### Problem requirements:
Please return, exactly and only, the lines beginning at the top of the entries below and ending with the line containing "middle dip: (444, 392)"; keep out the pictures.

### Records for this exercise:
•••••

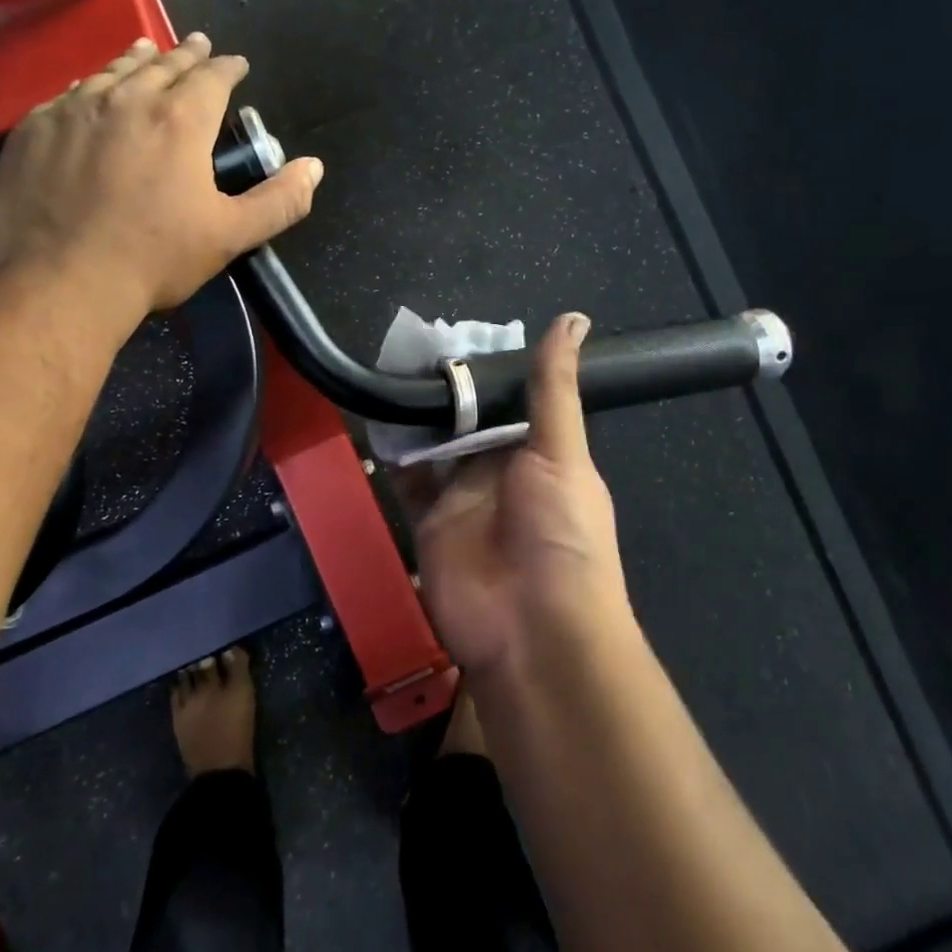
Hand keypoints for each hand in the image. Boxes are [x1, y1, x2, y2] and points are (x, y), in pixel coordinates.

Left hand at [0, 34, 322, 315]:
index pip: (211, 78)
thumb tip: (314, 167)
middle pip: (162, 64)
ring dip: (137, 59)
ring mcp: (73, 110)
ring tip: (147, 50)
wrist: (58, 282)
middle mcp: (127, 99)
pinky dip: (90, 86)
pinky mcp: (33, 130)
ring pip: (113, 71)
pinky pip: (68, 94)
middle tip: (197, 44)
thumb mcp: (230, 235)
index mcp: (179, 121)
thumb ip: (279, 201)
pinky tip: (89, 90)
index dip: (228, 67)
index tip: (237, 62)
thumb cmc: (154, 258)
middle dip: (186, 54)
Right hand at [414, 313, 635, 681]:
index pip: (509, 400)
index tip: (454, 334)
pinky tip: (377, 420)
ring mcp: (463, 498)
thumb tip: (574, 319)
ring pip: (434, 447)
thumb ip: (554, 390)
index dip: (485, 372)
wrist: (532, 632)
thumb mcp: (563, 454)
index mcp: (540, 453)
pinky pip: (408, 482)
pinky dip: (394, 456)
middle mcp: (500, 471)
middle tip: (408, 348)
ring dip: (417, 418)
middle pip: (468, 421)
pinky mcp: (428, 522)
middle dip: (444, 392)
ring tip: (389, 373)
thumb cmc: (561, 534)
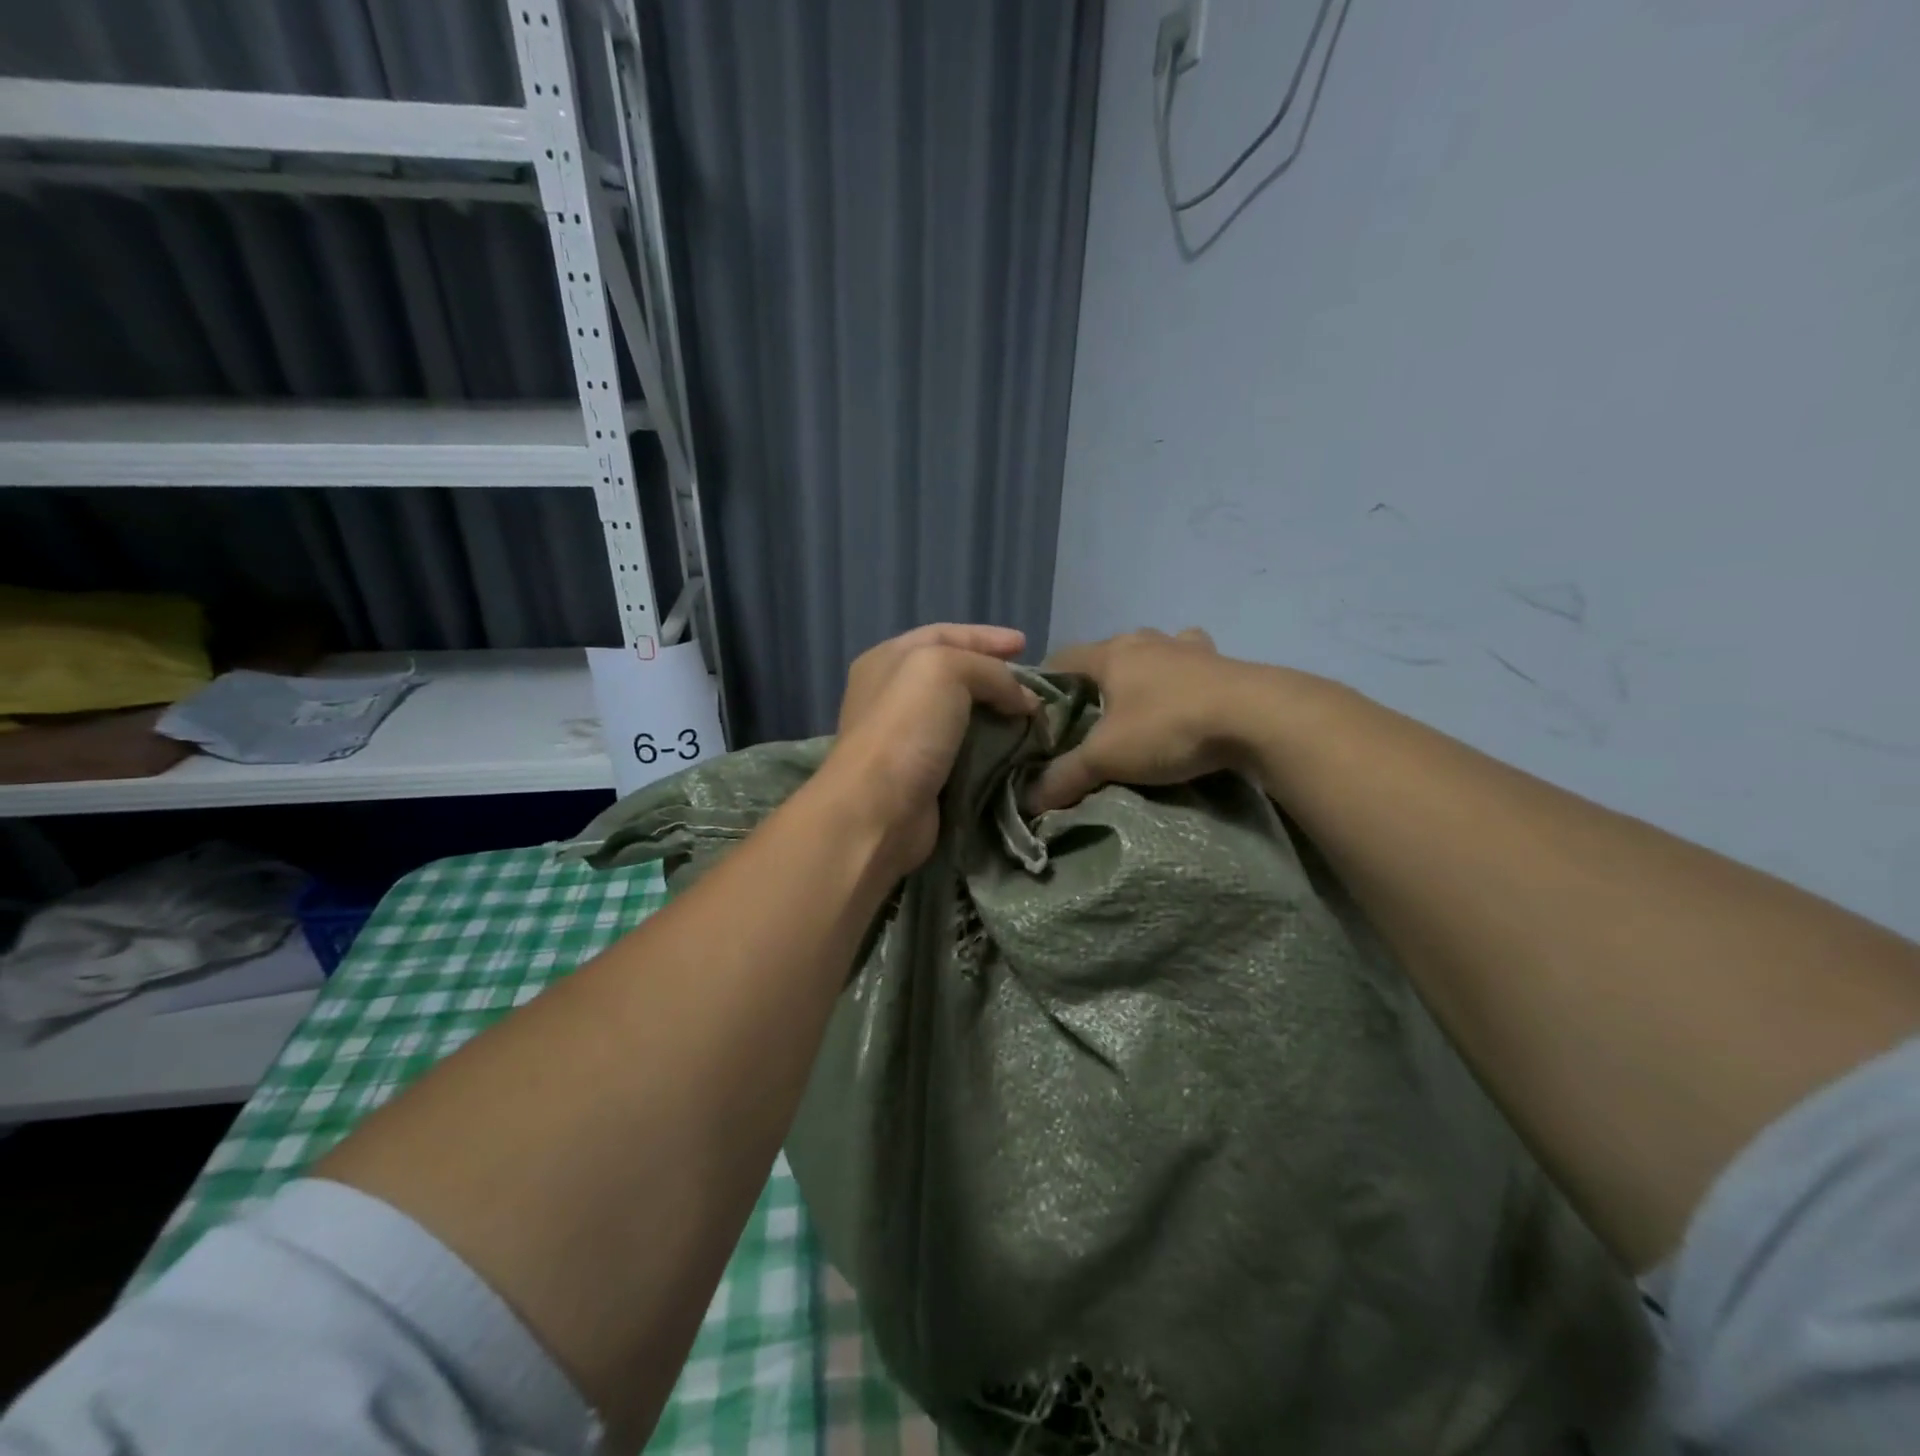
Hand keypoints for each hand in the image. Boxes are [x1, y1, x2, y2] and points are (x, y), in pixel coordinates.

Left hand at [827, 624, 1040, 874]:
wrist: (878, 810)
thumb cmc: (905, 728)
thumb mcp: (946, 671)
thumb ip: (991, 672)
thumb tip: (1024, 700)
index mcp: (888, 660)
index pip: (944, 634)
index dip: (986, 637)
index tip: (1025, 644)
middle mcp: (892, 695)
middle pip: (954, 675)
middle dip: (995, 677)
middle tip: (1032, 686)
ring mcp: (906, 737)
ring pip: (962, 715)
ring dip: (998, 715)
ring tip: (1032, 718)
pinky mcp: (922, 775)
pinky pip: (965, 751)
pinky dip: (992, 748)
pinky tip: (1016, 749)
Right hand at [1026, 628, 1262, 812]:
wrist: (1257, 718)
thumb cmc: (1169, 727)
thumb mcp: (1107, 758)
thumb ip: (1065, 776)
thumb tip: (1028, 800)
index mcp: (1112, 654)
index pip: (1061, 658)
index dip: (1045, 683)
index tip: (1039, 712)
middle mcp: (1146, 640)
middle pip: (1107, 654)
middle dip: (1095, 681)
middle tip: (1089, 717)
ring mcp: (1188, 647)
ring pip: (1153, 652)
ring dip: (1143, 672)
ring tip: (1139, 704)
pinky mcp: (1223, 662)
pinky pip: (1193, 663)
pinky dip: (1184, 676)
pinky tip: (1187, 696)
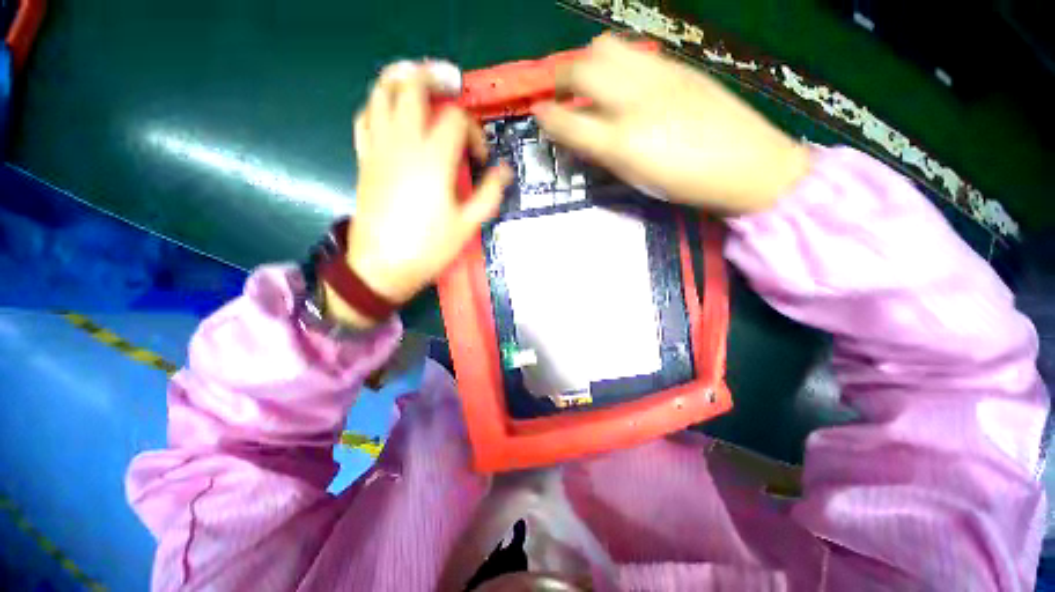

•••••

### Output of the task:
Hand keypoints for each hand in the image. Boxes are [x1, y1, x2, y2] and points are (x, y), in pixel coordinates.

Left hand at [0, 34, 322, 315]:
index pip: (211, 78)
thumb tip: (314, 167)
middle pip: (162, 64)
ring dip: (137, 59)
ring mcp: (73, 110)
ring tip: (147, 50)
wrist: (58, 282)
middle mcp: (127, 99)
pinky dip: (90, 86)
pinky mcp: (33, 130)
ring pip: (113, 71)
pinky pip: (68, 94)
middle tip: (197, 44)
thumb mcp: (230, 235)
index mcp: (179, 121)
thumb ip: (279, 201)
pinky tip: (89, 90)
index dip: (228, 67)
index tip: (237, 62)
thumb cmc: (154, 258)
middle dip: (186, 54)
Right hand at [414, 313, 635, 681]:
index pip: (509, 400)
index tip: (454, 334)
pinky tip: (377, 420)
ring mcp: (463, 498)
thumb tip: (574, 319)
ring pip: (434, 447)
thumb ip: (554, 390)
index dip: (485, 372)
wrist: (532, 632)
thumb mcp: (563, 454)
index mcp: (540, 453)
pinky pip: (408, 482)
pinky dip: (394, 456)
middle mcp: (500, 471)
middle tip: (408, 348)
ring dip: (417, 418)
middle pip: (468, 421)
pinky mcp: (428, 522)
middle dip: (444, 392)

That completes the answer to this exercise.